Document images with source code
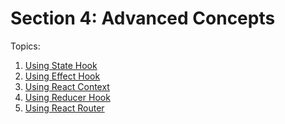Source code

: # Section 4: Advanced Concepts

Topics:

1. [Using State Hook]()
2. [Using Effect Hook]()
3. [Using React Context]()
4. [Using Reducer Hook]()
5. [Using React Router]()
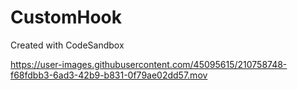 # CustomHook
Created with CodeSandbox



https://user-images.githubusercontent.com/45095615/210758748-f68fdbb3-6ad3-42b9-b831-0f79ae02dd57.mov

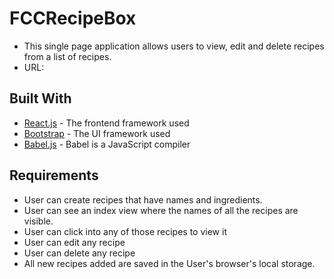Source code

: # FCCRecipeBox

* This single page application allows users to view, edit and delete recipes from a list of recipes.
* URL:

## Built With
* [React.js](https://facebook.github.io/react/) - The frontend framework used
* [Bootstrap](http://getbootstrap.com/) - The UI framework used
* [Babel.js](https://babeljs.io/) - Babel is a JavaScript compiler



## Requirements
* User can create recipes that have names and ingredients.
* User can see an index view where the names of all the recipes are visible.
* User can click into any of those recipes to view it
* User can edit any recipe
* User can delete any recipe
* All new recipes added are saved in the User's browser's local storage.
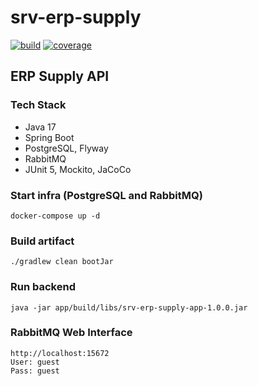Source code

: # srv-erp-supply
[![build](https://github.com/schambeck/srv-erp-supply/actions/workflows/gradle.yml/badge.svg)](https://github.com/schambeck/srv-erp-supply/actions/workflows/gradle.yml)
[![coverage](https://sonarcloud.io/api/project_badges/measure?project=schambeck_srv-erp-supply&metric=coverage)](https://sonarcloud.io/summary/new_code?id=schambeck_srv-erp-supply)

## ERP Supply API

### Tech Stack

- Java 17
- Spring Boot
- PostgreSQL, Flyway
- RabbitMQ
- JUnit 5, Mockito, JaCoCo

### Start infra (PostgreSQL and RabbitMQ)

    docker-compose up -d

### Build artifact

    ./gradlew clean bootJar

### Run backend

    java -jar app/build/libs/srv-erp-supply-app-1.0.0.jar

### RabbitMQ Web Interface

    http://localhost:15672
    User: guest
    Pass: guest
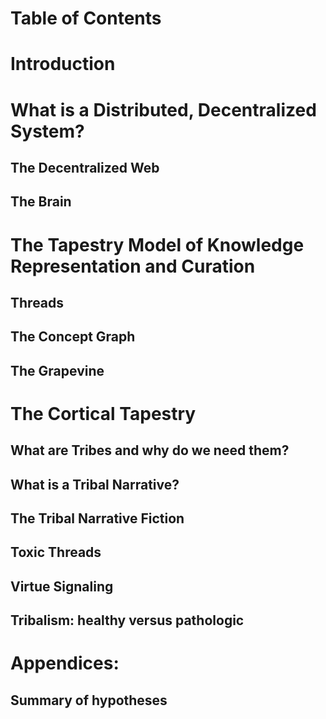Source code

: Table of Contents
=====

# Introduction

# What is a Distributed, Decentralized System?

## The Decentralized Web

## The Brain

# The Tapestry Model of Knowledge Representation and Curation

## Threads

## The Concept Graph

## The Grapevine

# The Cortical Tapestry

## What are Tribes and why do we need them?

## What is a Tribal Narrative?

## The Tribal Narrative Fiction

## Toxic Threads

## Virtue Signaling

## Tribalism: healthy versus pathologic

# Appendices:

## Summary of hypotheses
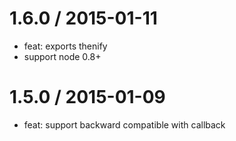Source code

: 
1.6.0 / 2015-01-11
==================

  * feat: exports thenify
  * support node 0.8+

1.5.0 / 2015-01-09
==================

  * feat: support backward compatible with callback

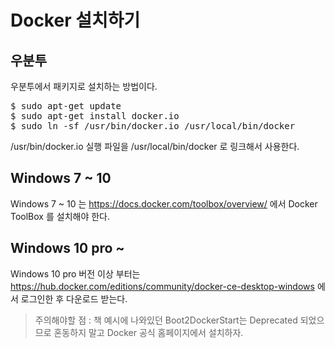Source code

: Docker 설치하기
=========
## 우분투
우분투에서 패키지로 설치하는 방법이다.  
<pre>
$ sudo apt-get update
$ sudo apt-get install docker.io
$ sudo ln -sf /usr/bin/docker.io /usr/local/bin/docker</pre>
/usr/bin/docker.io 실행 파일을 /usr/local/bin/docker 로 링크해서 사용한다.  

## Windows 7 ~ 10
Windows 7 ~ 10 는 https://docs.docker.com/toolbox/overview/ 에서 Docker ToolBox 를 설치해야 한다.  

## Windows 10 pro ~  
Windows 10 pro 버전 이상 부터는 https://hub.docker.com/editions/community/docker-ce-desktop-windows 에서 로그인한 후 다운로드 받는다.  

>주의해야할 점 : 책 예시에 나와있던 Boot2DockerStart는 Deprecated 되었으므로 혼동하지 말고 Docker 공식 홈페이지에서 설치하자.
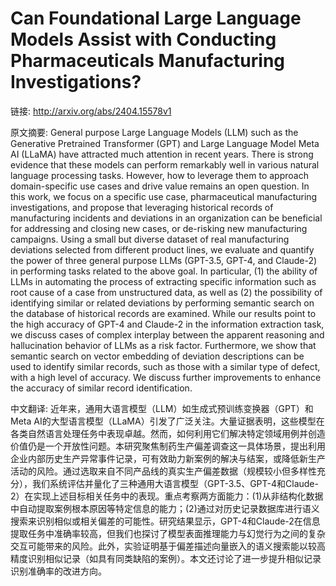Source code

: # Can Foundational Large Language Models Assist with Conducting Pharmaceuticals Manufacturing Investigations?

链接: http://arxiv.org/abs/2404.15578v1

原文摘要:
General purpose Large Language Models (LLM) such as the Generative Pretrained
Transformer (GPT) and Large Language Model Meta AI (LLaMA) have attracted much
attention in recent years. There is strong evidence that these models can
perform remarkably well in various natural language processing tasks. However,
how to leverage them to approach domain-specific use cases and drive value
remains an open question. In this work, we focus on a specific use case,
pharmaceutical manufacturing investigations, and propose that leveraging
historical records of manufacturing incidents and deviations in an organization
can be beneficial for addressing and closing new cases, or de-risking new
manufacturing campaigns. Using a small but diverse dataset of real
manufacturing deviations selected from different product lines, we evaluate and
quantify the power of three general purpose LLMs (GPT-3.5, GPT-4, and Claude-2)
in performing tasks related to the above goal. In particular, (1) the ability
of LLMs in automating the process of extracting specific information such as
root cause of a case from unstructured data, as well as (2) the possibility of
identifying similar or related deviations by performing semantic search on the
database of historical records are examined. While our results point to the
high accuracy of GPT-4 and Claude-2 in the information extraction task, we
discuss cases of complex interplay between the apparent reasoning and
hallucination behavior of LLMs as a risk factor. Furthermore, we show that
semantic search on vector embedding of deviation descriptions can be used to
identify similar records, such as those with a similar type of defect, with a
high level of accuracy. We discuss further improvements to enhance the accuracy
of similar record identification.

中文翻译:
近年来，通用大语言模型（LLM）如生成式预训练变换器（GPT）和Meta AI的大型语言模型（LLaMA）引发了广泛关注。大量证据表明，这些模型在各类自然语言处理任务中表现卓越。然而，如何利用它们解决特定领域用例并创造价值仍是一个开放性问题。本研究聚焦制药生产偏差调查这一具体场景，提出利用企业内部历史生产异常事件记录，可有效助力新案例的解决与结案，或降低新生产活动的风险。通过选取来自不同产品线的真实生产偏差数据（规模较小但多样性充分），我们系统评估并量化了三种通用大语言模型（GPT-3.5、GPT-4和Claude-2）在实现上述目标相关任务中的表现。重点考察两方面能力：(1)从非结构化数据中自动提取案例根本原因等特定信息的能力；(2)通过对历史记录数据库进行语义搜索来识别相似或相关偏差的可能性。研究结果显示，GPT-4和Claude-2在信息提取任务中准确率较高，但我们也探讨了模型表面推理能力与幻觉行为之间的复杂交互可能带来的风险。此外，实验证明基于偏差描述向量嵌入的语义搜索能以较高精度识别相似记录（如具有同类缺陷的案例）。本文还讨论了进一步提升相似记录识别准确率的改进方向。
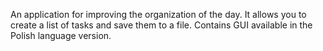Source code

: 
An application for improving the organization of the day.  It allows you to create a list of tasks and save them to a file.
Contains GUI available in the Polish language version. 
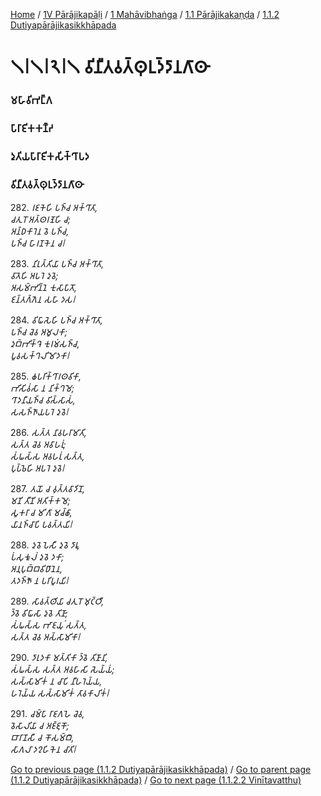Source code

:
[Home](/) / [1V Pārājikapāḷi](../../../../1V.md) / [1 Mahāvibhaṅga](../../../1.md) / [1.1 Pārājikakaṇḍa](../../1.1.md) / [1.1.2 Dutiyapārājikasikkhāpada](../1.1.2.md)

# 𑁧𑁇𑁧𑁇𑁨𑁇𑁧 𑀯𑀺𑀦𑀻𑀢𑀯𑀢𑁆𑀣𑀼𑀉𑀤𑁆𑀤𑀸𑀦𑀕𑀸𑀣𑀸

### 𑀫𑀳𑀸𑀯𑀺𑀪𑀗𑁆𑀕

### 𑀧𑀸𑀭𑀸𑀚𑀺𑀓𑀓𑀡𑁆𑀟

### 𑀤𑀼𑀢𑀺𑀬𑀧𑀸𑀭𑀸𑀚𑀺𑀓𑀲𑀺𑀓𑁆𑀔𑀸𑀧𑀤

### 𑀯𑀺𑀦𑀻𑀢𑀯𑀢𑁆𑀣𑀼𑀉𑀤𑁆𑀤𑀸𑀦𑀕𑀸𑀣𑀸

282\. _𑀭𑀚𑀓𑁂𑀳𑀺 𑀧𑀜𑁆𑀘 𑀅𑀓𑁆𑀔𑀸𑀢𑀸,_  
_𑀘𑀢𑀼𑀭𑁄 𑀅𑀢𑁆𑀣𑀭𑀡𑁂𑀳𑀺 𑀘;_  
_𑀅𑀦𑁆𑀥𑀓𑀸𑀭𑁂𑀦 𑀯𑁂 𑀧𑀜𑁆𑀘,_  
_𑀧𑀜𑁆𑀘 𑀳𑀸𑀭𑀡𑀓𑁂𑀦 𑀘𑁇_  


283\. _𑀦𑀺𑀭𑀼𑀢𑁆𑀢𑀺𑀬𑀸 𑀧𑀜𑁆𑀘 𑀅𑀓𑁆𑀔𑀸𑀢𑀸,_  
_𑀯𑀸𑀢𑁂𑀳𑀺 𑀅𑀧𑀭𑁂 𑀤𑀼𑀯𑁂;_  
_𑀅𑀲𑀫𑁆𑀪𑀺𑀦𑁆𑀦𑁂 𑀓𑀼𑀲𑀸𑀧𑀸𑀢𑁄,_  
_𑀚𑀦𑁆𑀢𑀕𑁆𑀕𑁂𑀦 𑀲𑀳𑀸 𑀤𑀲𑁇_  


284\. _𑀯𑀺𑀖𑀸𑀲𑁂𑀳𑀺 𑀧𑀜𑁆𑀘 𑀅𑀓𑁆𑀔𑀸𑀢𑀸,_  
_𑀧𑀜𑁆𑀘 𑀘𑁂𑀯 𑀅𑀫𑀽𑀮𑀓𑀸;_  
_𑀤𑀼𑀩𑁆𑀪𑀺𑀓𑁆𑀔𑁂 𑀓𑀼𑀭𑀫𑀁𑀲𑀜𑁆𑀘,_  
_𑀧𑀽𑀯𑀲𑀓𑁆𑀔𑀮𑀺𑀫𑁄𑀤𑀓𑀸𑁇_  


285\. _𑀙𑀧𑀭𑀺𑀓𑁆𑀔𑀸𑀭𑀣𑀯𑀺𑀓𑀸,_  
_𑀪𑀺𑀲𑀺𑀯𑀁𑀲𑀸 𑀦 𑀦𑀺𑀓𑁆𑀔𑀫𑁂;_  
_𑀔𑀸𑀤𑀦𑀻𑀬𑀜𑁆𑀘 𑀯𑀺𑀲𑁆𑀲𑀸𑀲𑀁,_  
_𑀲𑀲𑀜𑁆𑀜𑀸𑀬𑀧𑀭𑁂 𑀤𑀼𑀯𑁂𑁇_  


286\. _𑀲𑀢𑁆𑀢 𑀦𑀸𑀯𑀳𑀭𑀸𑀫𑀸𑀢𑀺,_  
_𑀲𑀢𑁆𑀢 𑀘𑁂𑀯 𑀅𑀯𑀸𑀳𑀭𑀼𑀁;_  
_𑀲𑀁𑀖𑀲𑁆𑀲 𑀅𑀯𑀳𑀭𑀼𑀁 𑀲𑀢𑁆𑀢,_  
_𑀧𑀼𑀧𑁆𑀨𑁂𑀳𑀺 𑀅𑀧𑀭𑁂 𑀤𑀼𑀯𑁂𑁇_  


287\. _𑀢𑀬𑁄 𑀘 𑀯𑀼𑀢𑁆𑀢𑀯𑀸𑀤𑀺𑀦𑁄,_  
_𑀫𑀡𑀺 𑀢𑀻𑀡𑀺 𑀅𑀢𑀺𑀓𑁆𑀓𑀫𑁂;_  
_𑀲𑀽𑀓𑀭𑀸 𑀘 𑀫𑀺𑀕𑀸 𑀫𑀘𑁆𑀙𑀸,_  
_𑀬𑀸𑀦𑀜𑁆𑀘𑀸𑀧𑀺 𑀧𑀯𑀢𑁆𑀢𑀬𑀺𑁇_  


288\. _𑀤𑀼𑀯𑁂 𑀧𑁂𑀲𑀻 𑀤𑀼𑀯𑁂 𑀤𑀸𑀭𑀽,_  
_𑀧𑀁𑀲𑀼𑀓𑀽𑀮𑀁 𑀤𑀼𑀯𑁂 𑀤𑀓𑀸;_  
_𑀅𑀦𑀼𑀧𑀼𑀩𑁆𑀩𑀯𑀺𑀥𑀸𑀦𑁂𑀦,_  
_𑀢𑀤𑀜𑁆𑀜𑁄 𑀦 𑀧𑀭𑀺𑀧𑀽𑀭𑀬𑀺𑁇_  


289\. _𑀲𑀸𑀯𑀢𑁆𑀣𑀺𑀬𑀸 𑀘𑀢𑀼𑀭𑁄 𑀫𑀼𑀝𑁆𑀞𑀻,_  
_𑀤𑁆𑀯𑁂 𑀯𑀺𑀖𑀸𑀲𑀸 𑀤𑀼𑀯𑁂 𑀢𑀺𑀡𑀸;_  
_𑀲𑀁𑀖𑀲𑁆𑀲 𑀪𑀸𑀚𑀬𑀼𑀁 𑀲𑀢𑁆𑀢,_  
_𑀲𑀢𑁆𑀢 𑀘𑁂𑀯 𑀅𑀲𑁆𑀲𑀸𑀫𑀺𑀓𑀸𑁇_  


290\. _𑀤𑀸𑀭𑀼𑀤𑀓𑀸 𑀫𑀢𑁆𑀢𑀺𑀓𑀸 𑀤𑁆𑀯𑁂 𑀢𑀺𑀡𑀸𑀦𑀺,_  
_𑀲𑀁𑀖𑀲𑁆𑀲 𑀲𑀢𑁆𑀢 𑀅𑀯𑀳𑀸𑀲𑀺 𑀲𑁂𑀬𑁆𑀬𑀁;_  
_𑀲𑀲𑁆𑀲𑀸𑀫𑀺𑀓𑀁 𑀦 𑀘𑀸𑀧𑀺 𑀦𑀻𑀳𑀭𑁂𑀬𑁆𑀬,_  
_𑀳𑀭𑁂𑀬𑁆𑀬 𑀲𑀲𑁆𑀲𑀸𑀫𑀺𑀓𑀁 𑀢𑀸𑀯𑀓𑀸𑀮𑀺𑀓𑀁𑁇_  


291\. _𑀘𑀫𑁆𑀧𑀸 𑀭𑀸𑀚𑀕𑀳𑁂 𑀘𑁂𑀯,_  
_𑀯𑁂𑀲𑀸𑀮𑀺𑀬𑀸 𑀘 𑀅𑀚𑁆𑀚𑀼𑀓𑁄;_  
_𑀩𑀸𑀭𑀸𑀡𑀲𑀻 𑀘 𑀓𑁄𑀲𑀫𑁆𑀩𑀻,_  
_𑀲𑀸𑀕𑀮𑀸 𑀤𑀍𑀳𑀺𑀓𑁂𑀦 𑀘𑀸𑀢𑀺𑁇_  


[Go to previous page (1.1.2 Dutiyapārājikasikkhāpada)](../1.1.2.md) / [Go to parent page (1.1.2 Dutiyapārājikasikkhāpada)](../1.1.2.md) / [Go to next page (1.1.2.2 Vinītavatthu)](1.1.2.2.md)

#### [Exercise]
Give the number of lines containing "such" in the entries, and no other text.

#### [Answer below]
3